Net foreign capital inflow has exceeded US$10 billion (Bt300 billion) in the first five months of this year, which could add more fuel to inflation, the Bank of Thailand said yesterday.
“There is very high liquidity in the system due to the current-account surplus and bond purchases by overseas investors,” Governor Prasarn Trairatvorakul said.
In the first five months of this year, overseas investors were net buyers of Bt454 billion in bonds, according to the Thai Bond Market Association.
The baht remains quite stable and there is no pressure on capital inflows after the central bank hiked the policy rate by a quarter of a percentage point to 3.00 per cent last week.
Foreign capital has lately moved more rapidly both in and out, however, this was to be expected, the chief central banker said.
The baht was quoted at 30.28 against the US dollar yesterday.

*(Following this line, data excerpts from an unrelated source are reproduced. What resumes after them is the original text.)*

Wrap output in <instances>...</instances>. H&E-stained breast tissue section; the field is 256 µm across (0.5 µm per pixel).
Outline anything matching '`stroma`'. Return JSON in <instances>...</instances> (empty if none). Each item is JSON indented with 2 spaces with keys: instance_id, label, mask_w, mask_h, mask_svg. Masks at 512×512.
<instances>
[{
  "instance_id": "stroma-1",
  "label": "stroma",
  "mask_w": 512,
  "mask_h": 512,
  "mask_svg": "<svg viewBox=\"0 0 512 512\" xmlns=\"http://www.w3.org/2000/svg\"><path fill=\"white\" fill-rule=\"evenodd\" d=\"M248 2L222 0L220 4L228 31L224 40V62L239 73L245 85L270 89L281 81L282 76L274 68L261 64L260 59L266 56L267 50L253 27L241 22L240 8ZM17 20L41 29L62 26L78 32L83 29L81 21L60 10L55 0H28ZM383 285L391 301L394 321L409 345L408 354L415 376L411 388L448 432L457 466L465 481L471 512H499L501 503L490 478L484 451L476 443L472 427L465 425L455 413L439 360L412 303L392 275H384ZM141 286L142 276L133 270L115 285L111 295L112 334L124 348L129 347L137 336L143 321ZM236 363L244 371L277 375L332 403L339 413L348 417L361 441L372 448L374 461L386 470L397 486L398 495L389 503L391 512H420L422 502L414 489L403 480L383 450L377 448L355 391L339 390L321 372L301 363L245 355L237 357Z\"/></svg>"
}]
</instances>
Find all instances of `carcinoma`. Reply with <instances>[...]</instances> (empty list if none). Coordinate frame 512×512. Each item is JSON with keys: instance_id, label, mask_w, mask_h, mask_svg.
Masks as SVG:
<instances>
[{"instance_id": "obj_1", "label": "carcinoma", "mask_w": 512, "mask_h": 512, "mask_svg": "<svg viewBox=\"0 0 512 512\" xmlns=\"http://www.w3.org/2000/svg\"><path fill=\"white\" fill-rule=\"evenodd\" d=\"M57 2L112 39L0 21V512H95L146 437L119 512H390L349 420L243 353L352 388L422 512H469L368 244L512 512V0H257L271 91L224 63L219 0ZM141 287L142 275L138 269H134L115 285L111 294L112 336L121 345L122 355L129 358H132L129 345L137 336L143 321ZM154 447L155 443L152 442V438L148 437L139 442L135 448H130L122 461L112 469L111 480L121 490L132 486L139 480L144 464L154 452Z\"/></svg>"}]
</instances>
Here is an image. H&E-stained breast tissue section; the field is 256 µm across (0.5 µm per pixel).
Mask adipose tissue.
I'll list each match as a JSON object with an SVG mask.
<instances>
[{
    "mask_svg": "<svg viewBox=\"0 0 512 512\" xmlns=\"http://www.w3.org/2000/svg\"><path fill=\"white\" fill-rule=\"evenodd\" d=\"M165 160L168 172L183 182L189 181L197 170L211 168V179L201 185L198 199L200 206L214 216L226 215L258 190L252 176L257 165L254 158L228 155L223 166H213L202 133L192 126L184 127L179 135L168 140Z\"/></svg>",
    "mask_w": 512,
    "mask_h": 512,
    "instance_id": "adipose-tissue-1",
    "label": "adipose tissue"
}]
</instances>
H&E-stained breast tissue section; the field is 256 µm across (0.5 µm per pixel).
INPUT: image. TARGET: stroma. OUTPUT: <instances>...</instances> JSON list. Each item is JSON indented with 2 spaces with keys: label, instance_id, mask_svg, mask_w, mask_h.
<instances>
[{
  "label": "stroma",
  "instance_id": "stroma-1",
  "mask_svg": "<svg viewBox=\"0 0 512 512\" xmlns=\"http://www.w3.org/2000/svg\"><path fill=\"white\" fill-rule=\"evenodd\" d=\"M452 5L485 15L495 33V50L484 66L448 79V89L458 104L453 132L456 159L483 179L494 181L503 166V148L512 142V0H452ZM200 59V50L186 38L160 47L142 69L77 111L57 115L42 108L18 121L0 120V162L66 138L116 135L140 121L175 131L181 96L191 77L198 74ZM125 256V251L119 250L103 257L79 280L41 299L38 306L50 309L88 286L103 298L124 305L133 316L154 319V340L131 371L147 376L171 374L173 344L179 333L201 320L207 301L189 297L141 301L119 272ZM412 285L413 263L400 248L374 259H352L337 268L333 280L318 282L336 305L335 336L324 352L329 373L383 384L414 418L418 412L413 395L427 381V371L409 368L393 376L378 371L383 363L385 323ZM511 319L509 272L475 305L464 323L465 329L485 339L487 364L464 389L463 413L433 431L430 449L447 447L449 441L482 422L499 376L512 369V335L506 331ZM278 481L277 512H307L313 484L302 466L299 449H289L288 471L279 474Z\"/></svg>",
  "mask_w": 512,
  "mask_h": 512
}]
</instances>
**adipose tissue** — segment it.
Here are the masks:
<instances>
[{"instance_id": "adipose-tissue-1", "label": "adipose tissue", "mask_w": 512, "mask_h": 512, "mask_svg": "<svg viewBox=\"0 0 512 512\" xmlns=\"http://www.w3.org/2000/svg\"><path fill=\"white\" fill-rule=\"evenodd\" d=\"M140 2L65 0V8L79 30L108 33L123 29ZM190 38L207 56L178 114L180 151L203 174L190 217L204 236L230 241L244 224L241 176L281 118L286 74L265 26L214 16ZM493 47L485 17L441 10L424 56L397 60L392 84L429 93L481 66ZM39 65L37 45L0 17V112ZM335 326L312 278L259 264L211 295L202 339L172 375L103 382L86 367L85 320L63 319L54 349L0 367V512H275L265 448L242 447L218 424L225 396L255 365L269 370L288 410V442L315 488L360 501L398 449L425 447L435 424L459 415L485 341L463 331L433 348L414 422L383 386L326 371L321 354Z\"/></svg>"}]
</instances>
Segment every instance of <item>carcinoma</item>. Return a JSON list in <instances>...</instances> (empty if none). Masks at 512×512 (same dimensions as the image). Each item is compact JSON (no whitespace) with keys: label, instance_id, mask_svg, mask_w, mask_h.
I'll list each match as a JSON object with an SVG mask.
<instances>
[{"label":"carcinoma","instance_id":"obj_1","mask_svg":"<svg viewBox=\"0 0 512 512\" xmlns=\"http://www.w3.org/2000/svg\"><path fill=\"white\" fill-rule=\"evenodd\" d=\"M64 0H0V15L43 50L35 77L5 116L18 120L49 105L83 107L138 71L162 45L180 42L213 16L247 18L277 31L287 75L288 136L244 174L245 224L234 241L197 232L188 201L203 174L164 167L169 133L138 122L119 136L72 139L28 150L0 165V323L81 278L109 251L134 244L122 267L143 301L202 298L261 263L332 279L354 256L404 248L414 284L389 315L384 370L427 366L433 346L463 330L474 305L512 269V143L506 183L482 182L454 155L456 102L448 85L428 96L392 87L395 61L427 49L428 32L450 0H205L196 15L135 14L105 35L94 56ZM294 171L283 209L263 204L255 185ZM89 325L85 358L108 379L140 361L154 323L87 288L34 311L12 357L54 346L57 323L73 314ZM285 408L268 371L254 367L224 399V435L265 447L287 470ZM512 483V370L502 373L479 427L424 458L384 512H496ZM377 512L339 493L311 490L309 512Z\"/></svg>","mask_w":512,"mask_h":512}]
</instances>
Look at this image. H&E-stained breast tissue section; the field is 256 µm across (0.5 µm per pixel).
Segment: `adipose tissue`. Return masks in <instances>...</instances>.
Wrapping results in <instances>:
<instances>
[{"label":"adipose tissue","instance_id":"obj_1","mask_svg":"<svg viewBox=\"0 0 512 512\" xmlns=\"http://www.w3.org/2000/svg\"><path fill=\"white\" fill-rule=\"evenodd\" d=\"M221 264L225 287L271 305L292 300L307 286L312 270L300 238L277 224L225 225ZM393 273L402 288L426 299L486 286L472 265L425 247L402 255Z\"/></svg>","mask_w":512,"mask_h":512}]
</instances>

For almost a month, the currency has been range bound due to uncertainties over the US economic recovery and the eurozone’s sovereign debt crisis.
Nothing irregular was found with influx of capital considering foreign investors’ concern over problems of the world economy. Prospects for the US recovery remain gloomy while Europe continues to confront sovereign debt crises.
“This time, foreign players are risk averse when it comes to making investments as the US economic figures came in unfavourably and Europe has not found proper solutions for its sovereign debt problem yet. Investors do not take risks to buy assets, so those who bought assets of developing countries have sold some of them in some periods,” Prasarn said.
Inflation remains a threat for the Thai economy and the central bank needs to monitor it constantly. If inflation is very high, costs will be driven up and eventually people will have a difficult time, he added.
Last month, headline inflation came in at 4.19 per cent on year while core inflation jumped to 2.48 per cent.